A landlord cannot require a security deposit in excess of one months rent unless “special conditions” exist which pose a danger to the condition of the premises. This may include a large or many pets or other things which may likely cause damage, by the tenant, to the rental unit.

How can a tenant get the security deposit back?

When a tenant moves out, the landlord must return the deposit or send a written statement, to the tenant, showing the specific reason(s) for not returning the deposit. The refund or statement must be sent within two (2) weeks after the tenant has moved out and the landlord has received the tenant’s mailing address or delivery instructions. The landlord may keep from the deposit only such money as is necessary to either cover the unpaid rent or to return the rental unit to the way it was at the start of the tenant’s leasing of the rental unit. Costs to repair “ordinary wear and tear” cannot be included in the money the landlord may keep. The tenant may also demand a listing of how the deposit money was spent by the landlord. This must be given to the tenant within forty-five (45) days after the tenant moves out.

Every time a tenant moves, he/she should write a letter to the landlord notifying the landlord of the tenant’s new address and demanding the return of the deposit. The letter should also ask for a listing of how any of the deposit money kept by the landlord was used. This letter should be sent by Certified Mail with Return Receipt, the tenant keeping a copy of the letter and return receipt card.

If a landlord keeps all or part of the deposit without good reason or fails to send the tenant the proper notices, the landlord can be sued in Small Claims Court for the deposit’s return. Two Hundred dollars in punitive damages can also be awarded to the tenant if the landlord, in bad faith, fails to return all or part of the deposit, or if the landlord does not provide the tenant with the 2-week statement or 45-day itemized listing, as required by law. “Bad faith” means the landlord knew or should have known the laws on notice, but still failed to give the tenant proper notice, or knew he/she had no right to some or all of the deposit, but did not return it.

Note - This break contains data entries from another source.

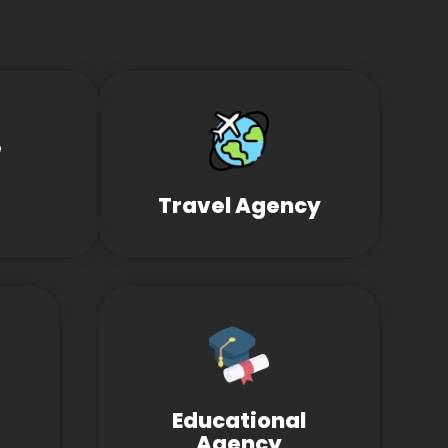
e
Travel Agency
Educational
Agency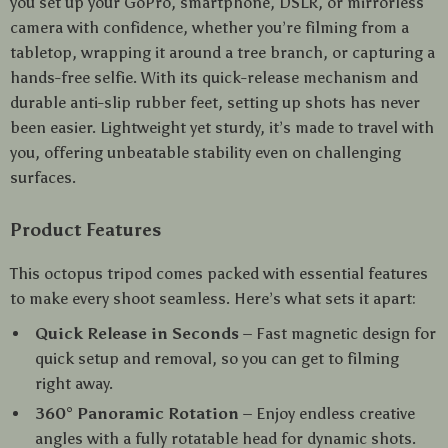
you set up your GoPro, smartphone, DSLR, or mirrorless
camera with confidence, whether you’re filming from a
tabletop, wrapping it around a tree branch, or capturing a
hands-free selfie. With its quick-release mechanism and
durable anti-slip rubber feet, setting up shots has never
been easier. Lightweight yet sturdy, it’s made to travel with
you, offering unbeatable stability even on challenging
surfaces.
Product Features
This octopus tripod comes packed with essential features
to make every shoot seamless. Here’s what sets it apart:
Quick Release in Seconds
– Fast magnetic design for
quick setup and removal, so you can get to filming
right away.
360° Panoramic Rotation
– Enjoy endless creative
angles with a fully rotatable head for dynamic shots.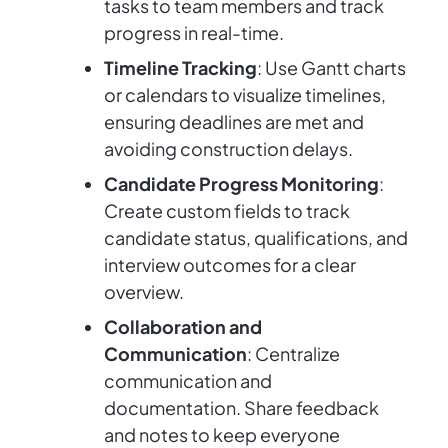
tasks to team members and track
progress in real-time.
Timeline Tracking
: Use Gantt charts
or calendars to visualize timelines,
ensuring deadlines are met and
avoiding construction delays.
Candidate Progress Monitoring
:
Create custom fields to track
candidate status, qualifications, and
interview outcomes for a clear
overview.
Collaboration and
Communication
: Centralize
communication and
documentation. Share feedback
and notes to keep everyone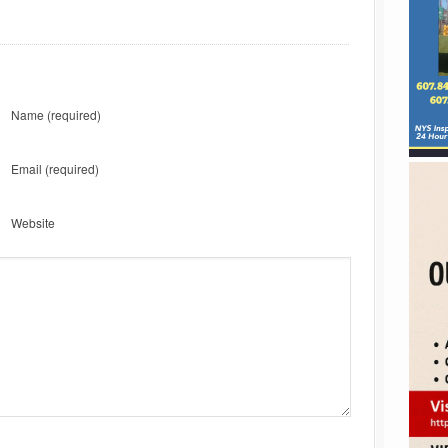
Name
(required)
Email
(required)
Website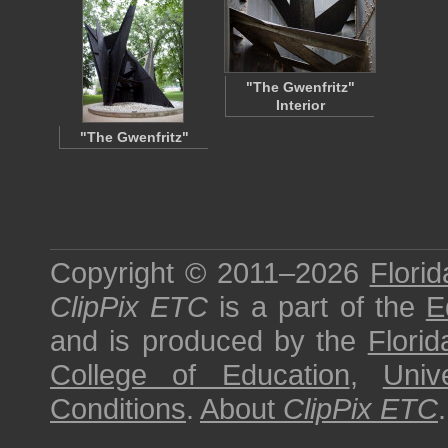
"The Gwenfritz"
Interior
"The Gwenfritz"
Copyright © 2011–2026
Florid
ClipPix ETC
is a part of the
E
and is produced by the
Florid
College of Education
,
Univ
Conditions
.
About
ClipPix ETC
.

What happens to property left on the rental premises

The landlord must handle property left on the rental premises, by a tenant who has moved, as follows: Property having a total reasonable value of less that $100 is, under law, abandoned by the tenant after ten (10) days of the tenant’s move from the rental unit. The property may then be disposed of by the landlord according to abandoned property laws. Property with a total reasonable value of over $100 must be stored by the landlord for thirty (30) days after the tenant moves. If the tenant does not claim the property during the thirty days, the landlord may treat the property as abandoned and dispose of it according to law. If the property is claimed by the tenant during the thirty days, the landlord can make the tenant pay reasonable handling and storage costs.